Task statement:
Please copy the text of all the records below, swapping every "кВт" for "kW" and leaving the rest unchanged.

Stored data:
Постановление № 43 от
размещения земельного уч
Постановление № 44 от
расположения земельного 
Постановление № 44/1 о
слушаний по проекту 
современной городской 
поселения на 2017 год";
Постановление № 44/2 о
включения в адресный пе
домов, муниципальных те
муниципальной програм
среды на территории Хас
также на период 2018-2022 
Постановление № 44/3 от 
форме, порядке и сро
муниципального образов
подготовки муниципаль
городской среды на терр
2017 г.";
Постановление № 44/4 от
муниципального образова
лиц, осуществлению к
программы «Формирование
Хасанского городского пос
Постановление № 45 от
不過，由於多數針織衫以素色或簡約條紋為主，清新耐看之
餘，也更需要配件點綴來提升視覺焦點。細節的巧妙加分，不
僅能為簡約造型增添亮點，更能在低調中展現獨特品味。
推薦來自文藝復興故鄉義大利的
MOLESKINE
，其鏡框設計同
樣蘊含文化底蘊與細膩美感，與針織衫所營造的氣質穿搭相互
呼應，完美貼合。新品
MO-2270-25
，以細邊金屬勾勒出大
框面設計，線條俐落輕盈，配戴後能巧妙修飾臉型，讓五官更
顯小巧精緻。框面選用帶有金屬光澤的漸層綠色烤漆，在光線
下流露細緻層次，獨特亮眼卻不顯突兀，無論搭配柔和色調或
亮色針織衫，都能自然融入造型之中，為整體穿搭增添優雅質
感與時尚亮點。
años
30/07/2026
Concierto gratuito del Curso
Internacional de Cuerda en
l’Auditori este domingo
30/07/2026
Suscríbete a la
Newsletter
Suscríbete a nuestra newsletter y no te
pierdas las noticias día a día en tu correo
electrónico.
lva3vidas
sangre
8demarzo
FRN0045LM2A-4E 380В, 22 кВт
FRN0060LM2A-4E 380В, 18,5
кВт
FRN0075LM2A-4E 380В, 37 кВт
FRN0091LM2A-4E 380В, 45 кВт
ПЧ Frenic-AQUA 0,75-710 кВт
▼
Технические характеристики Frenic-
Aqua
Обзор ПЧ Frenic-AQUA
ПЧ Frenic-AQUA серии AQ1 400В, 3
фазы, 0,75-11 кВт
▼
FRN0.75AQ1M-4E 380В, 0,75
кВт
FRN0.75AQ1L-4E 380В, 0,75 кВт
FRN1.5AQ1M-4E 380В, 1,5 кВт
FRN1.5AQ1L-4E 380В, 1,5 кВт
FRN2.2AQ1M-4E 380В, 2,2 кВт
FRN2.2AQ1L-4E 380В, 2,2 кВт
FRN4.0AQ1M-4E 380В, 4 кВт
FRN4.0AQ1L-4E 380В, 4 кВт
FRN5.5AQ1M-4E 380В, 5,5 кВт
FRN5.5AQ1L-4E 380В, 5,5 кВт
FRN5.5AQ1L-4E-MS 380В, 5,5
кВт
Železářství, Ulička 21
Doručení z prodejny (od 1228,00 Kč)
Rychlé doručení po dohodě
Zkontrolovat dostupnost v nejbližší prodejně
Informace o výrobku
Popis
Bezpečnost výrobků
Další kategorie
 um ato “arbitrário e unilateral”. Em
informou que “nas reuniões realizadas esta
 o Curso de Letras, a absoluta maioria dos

Answer area:
Постановление № 43 от
размещения земельного уч
Постановление № 44 от
расположения земельного 
Постановление № 44/1 о
слушаний по проекту 
современной городской 
поселения на 2017 год";
Постановление № 44/2 о
включения в адресный пе
домов, муниципальных те
муниципальной програм
среды на территории Хас
также на период 2018-2022 
Постановление № 44/3 от 
форме, порядке и сро
муниципального образов
подготовки муниципаль
городской среды на терр
2017 г.";
Постановление № 44/4 от
муниципального образова
лиц, осуществлению к
программы «Формирование
Хасанского городского пос
Постановление № 45 от
不過，由於多數針織衫以素色或簡約條紋為主，清新耐看之
餘，也更需要配件點綴來提升視覺焦點。細節的巧妙加分，不
僅能為簡約造型增添亮點，更能在低調中展現獨特品味。
推薦來自文藝復興故鄉義大利的
MOLESKINE
，其鏡框設計同
樣蘊含文化底蘊與細膩美感，與針織衫所營造的氣質穿搭相互
呼應，完美貼合。新品
MO-2270-25
，以細邊金屬勾勒出大
框面設計，線條俐落輕盈，配戴後能巧妙修飾臉型，讓五官更
顯小巧精緻。框面選用帶有金屬光澤的漸層綠色烤漆，在光線
下流露細緻層次，獨特亮眼卻不顯突兀，無論搭配柔和色調或
亮色針織衫，都能自然融入造型之中，為整體穿搭增添優雅質
感與時尚亮點。
años
30/07/2026
Concierto gratuito del Curso
Internacional de Cuerda en
l’Auditori este domingo
30/07/2026
Suscríbete a la
Newsletter
Suscríbete a nuestra newsletter y no te
pierdas las noticias día a día en tu correo
electrónico.
lva3vidas
sangre
8demarzo
FRN0045LM2A-4E 380В, 22 kW
FRN0060LM2A-4E 380В, 18,5
kW
FRN0075LM2A-4E 380В, 37 kW
FRN0091LM2A-4E 380В, 45 kW
ПЧ Frenic-AQUA 0,75-710 kW
▼
Технические характеристики Frenic-
Aqua
Обзор ПЧ Frenic-AQUA
ПЧ Frenic-AQUA серии AQ1 400В, 3
фазы, 0,75-11 kW
▼
FRN0.75AQ1M-4E 380В, 0,75
kW
FRN0.75AQ1L-4E 380В, 0,75 kW
FRN1.5AQ1M-4E 380В, 1,5 kW
FRN1.5AQ1L-4E 380В, 1,5 kW
FRN2.2AQ1M-4E 380В, 2,2 kW
FRN2.2AQ1L-4E 380В, 2,2 kW
FRN4.0AQ1M-4E 380В, 4 kW
FRN4.0AQ1L-4E 380В, 4 kW
FRN5.5AQ1M-4E 380В, 5,5 kW
FRN5.5AQ1L-4E 380В, 5,5 kW
FRN5.5AQ1L-4E-MS 380В, 5,5
kW
Železářství, Ulička 21
Doručení z prodejny (od 1228,00 Kč)
Rychlé doručení po dohodě
Zkontrolovat dostupnost v nejbližší prodejně
Informace o výrobku
Popis
Bezpečnost výrobků
Další kategorie
 um ato “arbitrário e unilateral”. Em
informou que “nas reuniões realizadas esta
 o Curso de Letras, a absoluta maioria dos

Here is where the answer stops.